2) Israel spends more as a percentage of its GDP on R&D than any other country in the world, about twice the OECD average at five per cent. More importantly, it knows how to apply public policy to drive the “D” side of that equation and make the investment work for startups by seeing where there are opportunities to lever Israel’s expertise in growth areas such as water management, agricultural science and alternative energy.
3) Israel actively cultivates a culture of entrepreneurship and leadership in the military that provides a degree of life experience unlike any other.
“Certain units have become technology boot camps, where 18- to 22-year-olds get thrown projects and missions that would make the heads spin of their counterparts in universities or the private sector anywhere else in the world,” said Senor. “The Israelis come out of the military not just with hands-on exposure to next-gen technology, but with training in teamwork, mission orientation, leadership, and a desire to continue serving their country … teenagers are not only given the responsibility to make life-saving decisions, typically with little data, but to question authority regularly in doing so.”
In summary, Israeli government does a lot to create an environment which feeds that entrepreneurial chutzpah and also looks at where public policy can be applied to create more resources and opportunity. Beyond that, however, it stays out of the way.
But what happens when government, with the best of intentions, gets a little too involved, particularly on the investment side?
In its May 2010 report, “Government Involvement in the VC Industry, International Comparisons,” the Canadian Venture Capital Association (CVCA) reviewed the results of government involvement in the VC industry in eight countries. It found that such programs often fail to boost VC and entrepreneurship for two key reasons.
First, such programs are often poorly designed. They cannot properly adapt to the characteristics of the economic environment or how markets work and often underestimate risk. The result is conflicting and counterproductive sets of objectives and constraints and lack of proper skills to implement programs.
Second, such efforts often suffer from “regulatory capture,” which occurs when a regulatory agency created to act in the public interest instead acts in favour of the commercial or special interests that dominate the industry or sector it is charged with regulating.
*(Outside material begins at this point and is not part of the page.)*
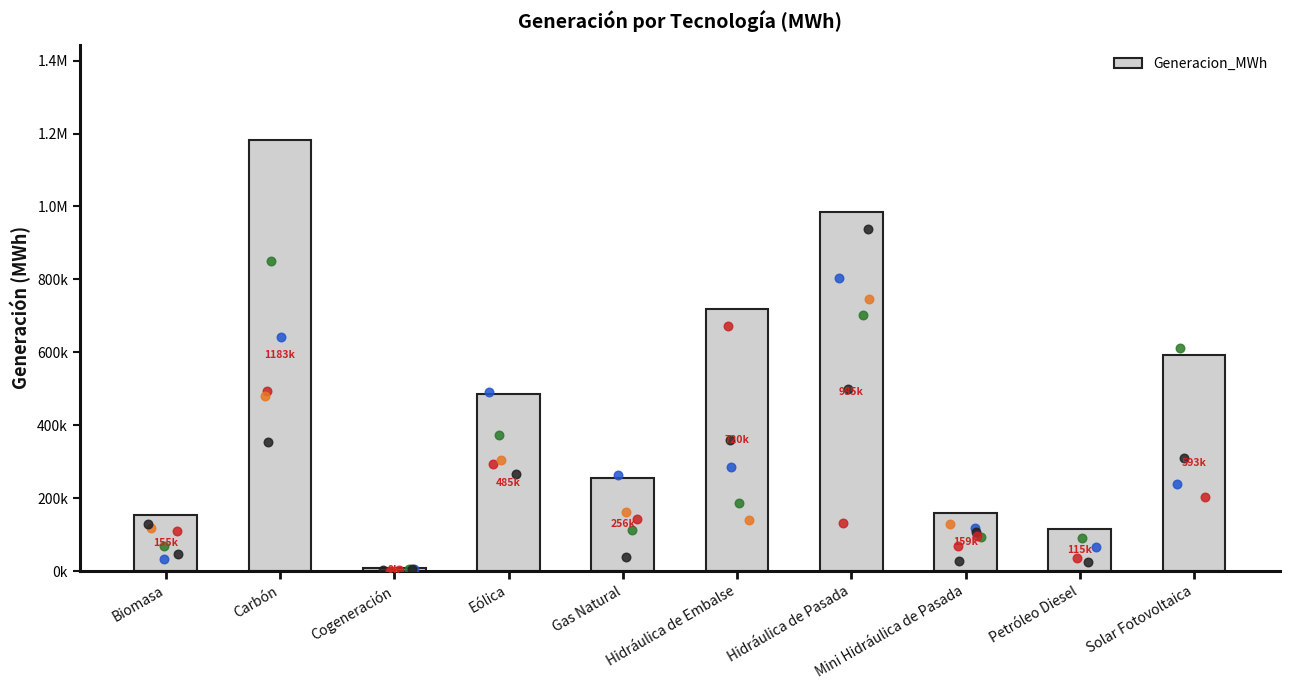

What is the change in value from Carbón to Mini Hidráulica de Pasada?

-1024707.6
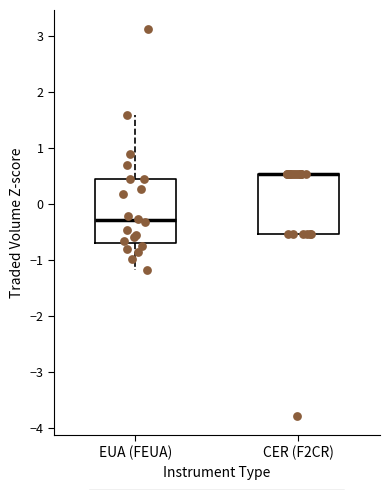

Reading left to right, read every box against the y-axis: the position of its median line, the range the box covers, and the ends of its whiskers. The values are not printed on the chart, so give them approximately, as read against the axis.

EUA (FEUA): median -0.3, box -0.7 to 0.4, whiskers -1.2 to 1.6
CER (F2CR): median 0.5 (drawn on the box's upper edge), box -0.5 to 0.5, whiskers -0.5 to 0.5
In other words, government money ends up lining someone’s pockets with little to show for it and taxpayers are left holding the bag.
In short, throwing money at innovation and entrepreneurship in the hope it will yield dividends is a crapshoot at best, with the odds that much worse if it the gatekeepers of the cash are government bureaucrats who themselves do not have credible experience in the private sector bringing technology to market.
We wanted to finish off with some thoughts on the role of government from entrepreneur-turned-VC Mark Suster. Or, rather, his lack of emphasis on government in his post last week about Seattle’s tech scene, A Few Key People Really Can Make a Huge Difference.
“The ingredients are all here,” he wrote. “Seattle should be the envy of any non-Silicon Valley tech community in the country. Great lifestyle, great cost of living, motivated people and only the crap weather on the negative side. They have their successes; yet somehow all of the neurons don’t yet seem to be firing as powerfully as they need to be.”
Suster went on to describe his key ingredients for building a healthy technology sector, including the leadership of elder statesmen, a strong local angel community with capital that is reinvested, “patron companies” (which we have described before as “champions”), and of course, “marketing muscle.”
While government figures in his recipe (those angel investors, for example, would certainly appreciate favourable tax treatment), it merited little mention.